- [Exercise instructions] Exact copy, pictures excluded: write out every line below.

- [Provided material]
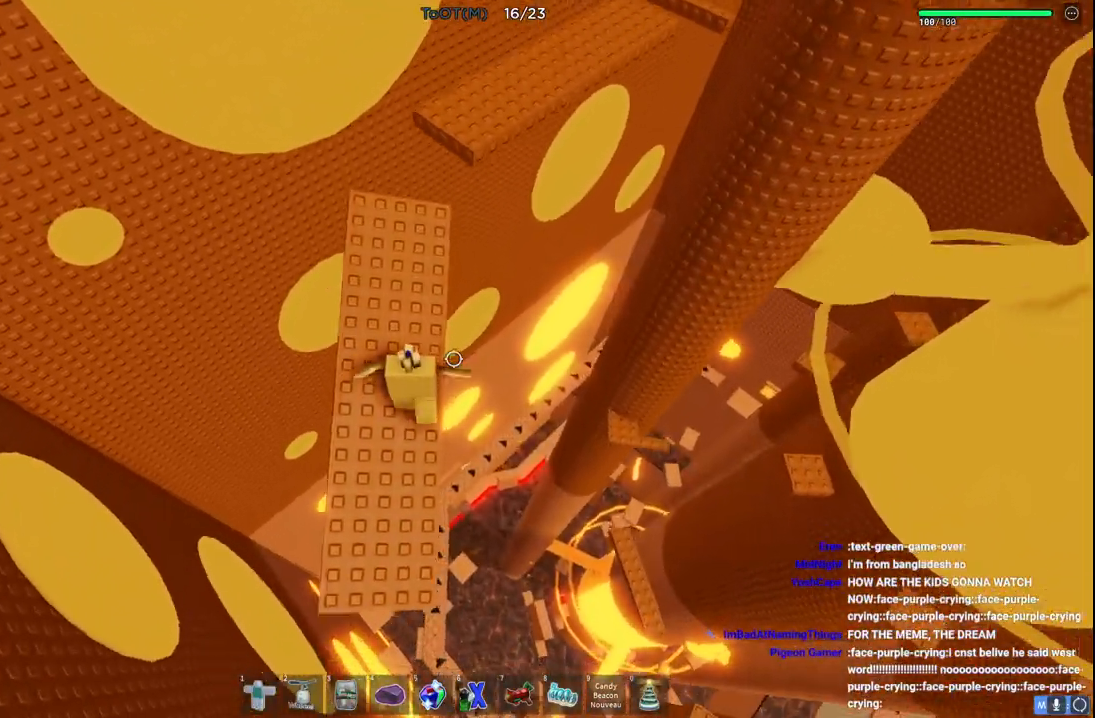
{"keys": ["w"], "events": []}
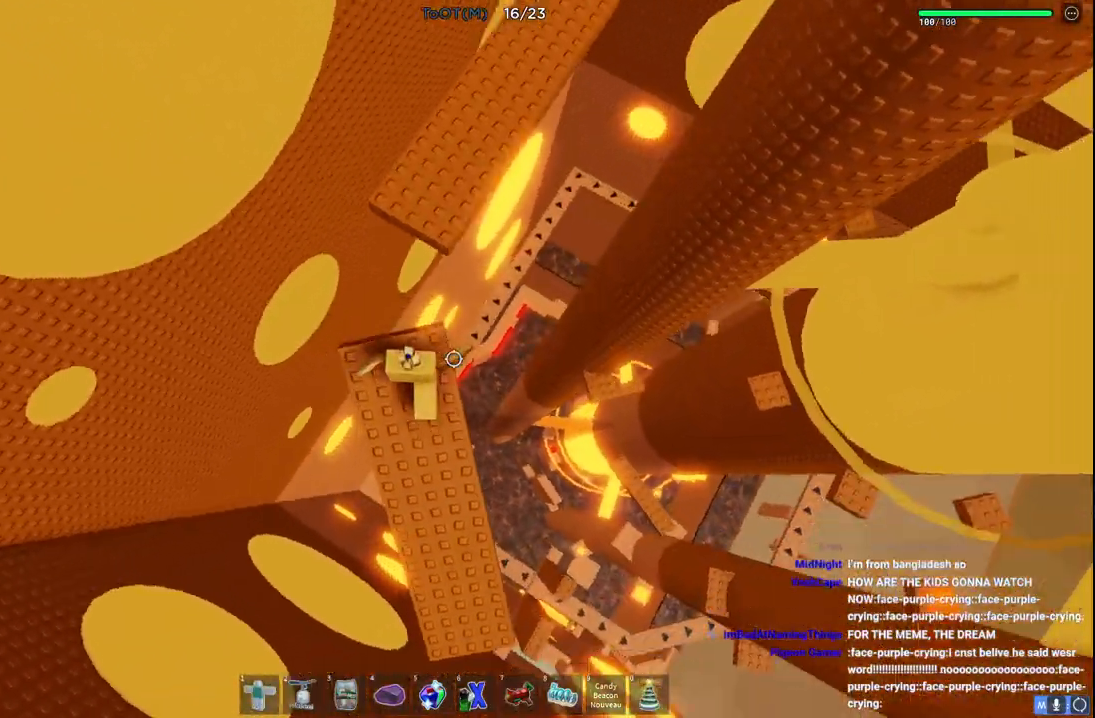
{"keys": ["w"], "events": [[117, "space", "down"], [300, "space", "up"]]}
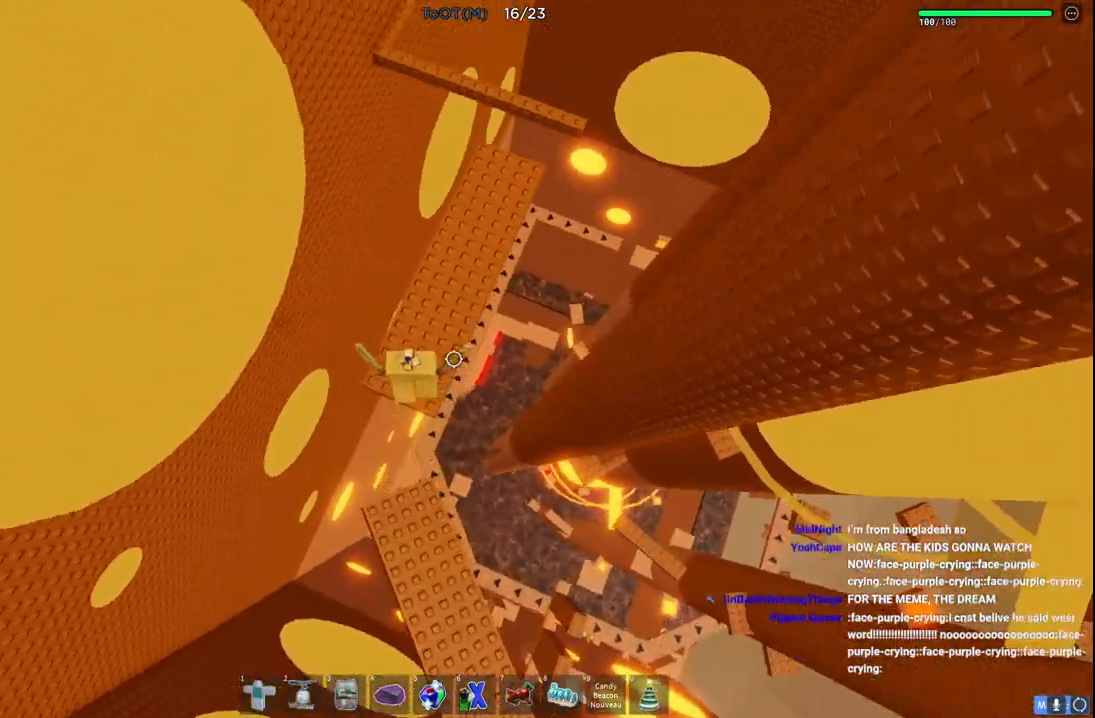
{"keys": ["w"], "events": []}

- [Reply to the exercise]
{"keys": ["w"], "events": []}
{"keys": ["w"], "events": [[117, "space", "down"], [300, "space", "up"]]}
{"keys": ["w"], "events": []}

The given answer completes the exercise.